═════ PAGE TEXT ═════

The WER metric is independent from a confidence score, and they usually don't correlate with each other. A confidence score is based on likelihood, while the WER is based on whether the word is correctly identified or not. If the word isn't correctly identified, this means that even minor grammatical errors can cause a high WER. A word that is correctly identified leads to a low WER, which can still lead to a low likelihood, which drives the confidence low if the word isn't that frequent or the audio is very noisy.

Similarly, a word that is frequently used can have a high likelihood to get transcribed by the ASR correctly, which drives the confidence score high. For example, when a difference is identified between "I" and "eye", a high confidence might occur, because "I" is a more popular word, but the WER metric is lowered by it.

In summary, the confidence and WER metrics are independent and shouldn't be expected to correlate.

═════ DATASET ═════

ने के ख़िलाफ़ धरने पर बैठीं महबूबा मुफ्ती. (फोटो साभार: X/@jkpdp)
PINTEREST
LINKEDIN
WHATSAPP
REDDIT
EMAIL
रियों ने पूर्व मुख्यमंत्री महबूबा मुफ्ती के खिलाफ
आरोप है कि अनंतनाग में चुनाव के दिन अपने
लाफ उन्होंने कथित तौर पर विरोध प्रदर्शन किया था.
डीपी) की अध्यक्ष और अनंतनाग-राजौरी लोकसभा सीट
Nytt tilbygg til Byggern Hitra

═════
═════ DATASET ═════

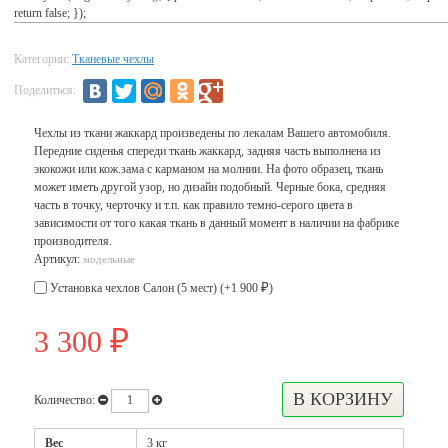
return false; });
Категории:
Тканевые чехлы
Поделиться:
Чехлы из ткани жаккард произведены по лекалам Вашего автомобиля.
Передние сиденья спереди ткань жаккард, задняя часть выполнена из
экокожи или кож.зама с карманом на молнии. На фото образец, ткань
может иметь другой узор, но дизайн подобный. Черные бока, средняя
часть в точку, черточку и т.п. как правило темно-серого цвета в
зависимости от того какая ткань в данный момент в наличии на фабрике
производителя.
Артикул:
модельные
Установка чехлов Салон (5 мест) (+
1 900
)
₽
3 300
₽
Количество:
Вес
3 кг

═════
═════ DATASET ═════

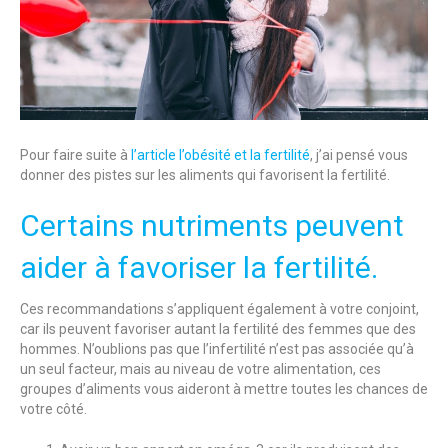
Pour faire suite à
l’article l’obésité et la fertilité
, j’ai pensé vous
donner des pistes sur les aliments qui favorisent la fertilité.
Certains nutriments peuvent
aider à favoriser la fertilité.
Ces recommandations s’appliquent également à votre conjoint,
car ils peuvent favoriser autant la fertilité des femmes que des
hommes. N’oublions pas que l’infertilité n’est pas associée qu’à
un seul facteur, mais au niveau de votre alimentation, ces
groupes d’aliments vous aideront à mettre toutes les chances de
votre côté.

═════

- _PROBLEM REQUIREMENTS_: Extend the passage on WER and confidence scores past its closing sentence.

- _EXPECTED OUTPUT_:
Normalization

When computing the WER metric, the machine transcription is compared to a human-provided ground truth transcription. The text from both transcriptions is normalized before comparison is done. Punctuation is removed, and capitalization is ignored when comparing the machine transcription with the human-provided ground-truth transcription.

Ground-truth conventions

It is important to recognize that there isn't a single human-agreed transcription format for any given audio. There are many aspects to consider. For example, audio might have other non-speech vocalizations, like "huh", "yep", "umm". Some Cloud STT models, like "medical_conversation", do include these vocalizations, while others don't. Therefore, it is important that ground-truth conventions match the conventions of the model being evaluated. The following high-level guidelines are used to prepare a ground-truth text transcription for a given audio.

In addition to standard letters, you can use the digits 0-9.
Don't use symbols like "@", "#", "$", ".". Use words like "at", "hash", "dollar", "dot".
Use "%" but only when preceded by a number; otherwise, use the word "percent".
Use "\$" only when followed by a number, like "Milk is \$3.99".
Use words for numbers less than 10.
- For example, "I have four cats and 12 hats."
Use numbers for measures, currency, and large factors like million, billion, or trillion. For example, "7.5 million" instead of "seven and a half million."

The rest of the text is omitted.